There are countless families in Chesapeake now facing this reality, reeling from tragedy on this holiday and preparing for a holiday season that won't feel the same.

-ABC News' Jay O'Brien, Beatrice Peterson and Arthur Jones II


Walmart hosts Thanksgiving for store employees, families at Delta Hotel

Walmart hosted a Thanksgiving dinner for shaken store employees and their families at a Delta Hotel in Chesapeake, Virginia. Counselors and faith leaders were on hand to talk people through the shooting's immediate aftermath.

Whole families were seen going into counseling sessions together.

Six families in Chesapeake are without loved ones this Thanksgiving. Seven others have relatives in the hospital. And, countless people in the Chesapeake community are celebrating a holiday that will never be the same, after a store manager at a local Walmart opened fire on staff during a meeting Tuesday night.

-ABC News' Jay O'Brien, Beatrice Peterson and Arthur Jones II


Gunman didn't say anything, just 'started shooting'

Walmart employee Briana Tyler said she was with her co-workers in the break room around 10 p.m. when the gunfire broke out.

"My manager just opened the door and he just opened fire," Tyler told ABC News. "He wasn't aiming at anybody specifically. He just literally started shooting throughout the entire break room and I watched multiple people just drop down to the floor, whether they were trying to duck for cover or they were hit."
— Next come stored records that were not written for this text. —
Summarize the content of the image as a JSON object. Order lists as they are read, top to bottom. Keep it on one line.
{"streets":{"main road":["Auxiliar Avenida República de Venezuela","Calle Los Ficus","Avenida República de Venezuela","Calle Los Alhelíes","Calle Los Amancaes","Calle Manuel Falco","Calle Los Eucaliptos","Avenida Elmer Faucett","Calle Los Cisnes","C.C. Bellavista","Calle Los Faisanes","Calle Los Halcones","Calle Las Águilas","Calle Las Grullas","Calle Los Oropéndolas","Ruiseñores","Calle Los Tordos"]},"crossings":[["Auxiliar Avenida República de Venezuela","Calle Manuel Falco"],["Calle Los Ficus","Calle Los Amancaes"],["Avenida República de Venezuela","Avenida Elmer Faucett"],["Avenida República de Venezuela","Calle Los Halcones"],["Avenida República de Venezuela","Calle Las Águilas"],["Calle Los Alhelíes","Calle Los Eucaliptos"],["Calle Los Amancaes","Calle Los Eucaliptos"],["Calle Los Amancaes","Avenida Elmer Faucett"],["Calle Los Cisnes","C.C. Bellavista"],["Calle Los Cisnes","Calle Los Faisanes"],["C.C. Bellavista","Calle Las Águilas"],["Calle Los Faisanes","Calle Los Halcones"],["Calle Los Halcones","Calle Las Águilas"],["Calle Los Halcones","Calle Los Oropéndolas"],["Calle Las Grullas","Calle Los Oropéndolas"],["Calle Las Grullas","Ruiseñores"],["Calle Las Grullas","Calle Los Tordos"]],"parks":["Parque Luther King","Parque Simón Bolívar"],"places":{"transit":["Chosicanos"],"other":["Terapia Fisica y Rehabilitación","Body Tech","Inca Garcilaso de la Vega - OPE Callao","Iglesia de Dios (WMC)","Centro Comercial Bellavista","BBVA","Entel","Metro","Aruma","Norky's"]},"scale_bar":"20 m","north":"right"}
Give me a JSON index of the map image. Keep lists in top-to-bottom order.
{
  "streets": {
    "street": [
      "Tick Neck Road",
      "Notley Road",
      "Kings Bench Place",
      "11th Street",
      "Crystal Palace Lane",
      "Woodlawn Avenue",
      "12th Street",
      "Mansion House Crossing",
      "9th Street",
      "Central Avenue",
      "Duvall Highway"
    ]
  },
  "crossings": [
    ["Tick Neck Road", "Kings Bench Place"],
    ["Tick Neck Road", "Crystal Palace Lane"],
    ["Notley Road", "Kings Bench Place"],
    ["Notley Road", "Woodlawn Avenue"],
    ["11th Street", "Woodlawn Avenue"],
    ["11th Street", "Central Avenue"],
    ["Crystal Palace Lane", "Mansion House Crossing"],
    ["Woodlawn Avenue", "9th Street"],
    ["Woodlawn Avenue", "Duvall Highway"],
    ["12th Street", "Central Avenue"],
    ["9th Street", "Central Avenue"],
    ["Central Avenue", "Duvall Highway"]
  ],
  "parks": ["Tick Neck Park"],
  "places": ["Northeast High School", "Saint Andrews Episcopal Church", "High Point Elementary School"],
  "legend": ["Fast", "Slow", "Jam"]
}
Tyler said the gunman looked "directly at" her and fired, but "luckily missed" her head by "an inch or two."

"He didn't say a word, he didn't say anything at all," she said. "He just came around the corner and started shooting. The first person that was in his eyesight, he shot him down.”

In another interview with ABC News later on Wednesday, she said the suspect, identified as 31-year-old Andre Bing, "was quiet and to himself" and "gave off ... the loner type."

"I've never once had, like, a joyous, fun conversation with him. It was always about work and that was it," she explained. "With everybody else, you know, a lot of people will, they laugh, they joke, I have other supervisors that I can, you know, talk to casually. But with him ... he wasn't like the fun, bubbly type of person."

Tyler, 28, is a mom to a 4-year-old son.

She said the shooting “taught me that life can literally be taken from you at the blink of an eye,” even when “doing something as innocently as trying to go to work.”

“So I would just say just reach out to the ones you love, keep an open relationship with them, do your best … because at the end of the day, you genuinely never know when you will look your child or your mother in their eyes again,” she said.